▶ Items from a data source
◇ ◇ ◇ ◇ ◇
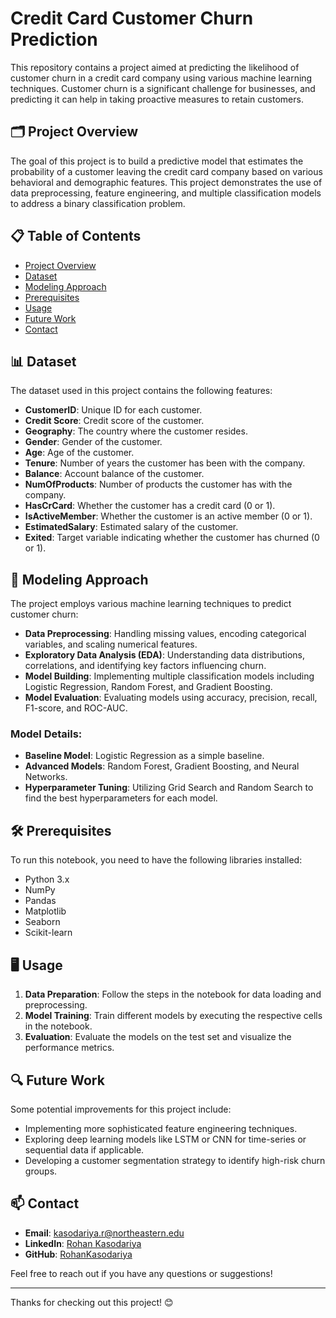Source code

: # Credit Card Customer Churn Prediction

This repository contains a project aimed at predicting the likelihood of customer churn in a credit card company using various machine learning techniques. Customer churn is a significant challenge for businesses, and predicting it can help in taking proactive measures to retain customers.

## 🗂 Project Overview

The goal of this project is to build a predictive model that estimates the probability of a customer leaving the credit card company based on various behavioral and demographic features. This project demonstrates the use of data preprocessing, feature engineering, and multiple classification models to address a binary classification problem.

## 📋 Table of Contents
- [Project Overview](#-project-overview)
- [Dataset](#-dataset)
- [Modeling Approach](#-modeling-approach)
- [Prerequisites](#-prerequisites)
- [Usage](#-usage)
- [Future Work](#-future-work)
- [Contact](#-ontact)

## 📊 Dataset

The dataset used in this project contains the following features:
- **CustomerID**: Unique ID for each customer.
- **Credit Score**: Credit score of the customer.
- **Geography**: The country where the customer resides.
- **Gender**: Gender of the customer.
- **Age**: Age of the customer.
- **Tenure**: Number of years the customer has been with the company.
- **Balance**: Account balance of the customer.
- **NumOfProducts**: Number of products the customer has with the company.
- **HasCrCard**: Whether the customer has a credit card (0 or 1).
- **IsActiveMember**: Whether the customer is an active member (0 or 1).
- **EstimatedSalary**: Estimated salary of the customer.
- **Exited**: Target variable indicating whether the customer has churned (0 or 1).

## 🧠 Modeling Approach

The project employs various machine learning techniques to predict customer churn:
- **Data Preprocessing**: Handling missing values, encoding categorical variables, and scaling numerical features.
- **Exploratory Data Analysis (EDA)**: Understanding data distributions, correlations, and identifying key factors influencing churn.
- **Model Building**: Implementing multiple classification models including Logistic Regression, Random Forest, and Gradient Boosting.
- **Model Evaluation**: Evaluating models using accuracy, precision, recall, F1-score, and ROC-AUC.

### Model Details:
- **Baseline Model**: Logistic Regression as a simple baseline.
- **Advanced Models**: Random Forest, Gradient Boosting, and Neural Networks.
- **Hyperparameter Tuning**: Utilizing Grid Search and Random Search to find the best hyperparameters for each model.

## 🛠 Prerequisites

To run this notebook, you need to have the following libraries installed:
- Python 3.x
- NumPy
- Pandas
- Matplotlib
- Seaborn
- Scikit-learn

## 🖥 Usage

1. **Data Preparation**: Follow the steps in the notebook for data loading and preprocessing.
2. **Model Training**: Train different models by executing the respective cells in the notebook.
3. **Evaluation**: Evaluate the models on the test set and visualize the performance metrics.

## 🔍 Future Work

Some potential improvements for this project include:
- Implementing more sophisticated feature engineering techniques.
- Exploring deep learning models like LSTM or CNN for time-series or sequential data if applicable.
- Developing a customer segmentation strategy to identify high-risk churn groups.

## 📫 Contact

- **Email**: [kasodariya.r@northeastern.edu](mailto:kasodariya.r@northeastern.edu)
- **LinkedIn**: [Rohan Kasodariya](https://www.linkedin.com/in/rohankasodariya/)
- **GitHub**: [RohanKasodariya](https://github.com/RohanKasodariya)

Feel free to reach out if you have any questions or suggestions!

---

Thanks for checking out this project! 😊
◇ ◇ ◇ ◇ ◇
▶ THE TASK
Which of the lines above mention the word "machine"? Pull those lines out.

▶ RESPONSE AREA
This repository contains a project aimed at predicting the likelihood of customer churn in a credit card company using various machine learning techniques. Customer churn is a significant challenge for businesses, and predicting it can help in taking proactive measures to retain customers.
The project employs various machine learning techniques to predict customer churn:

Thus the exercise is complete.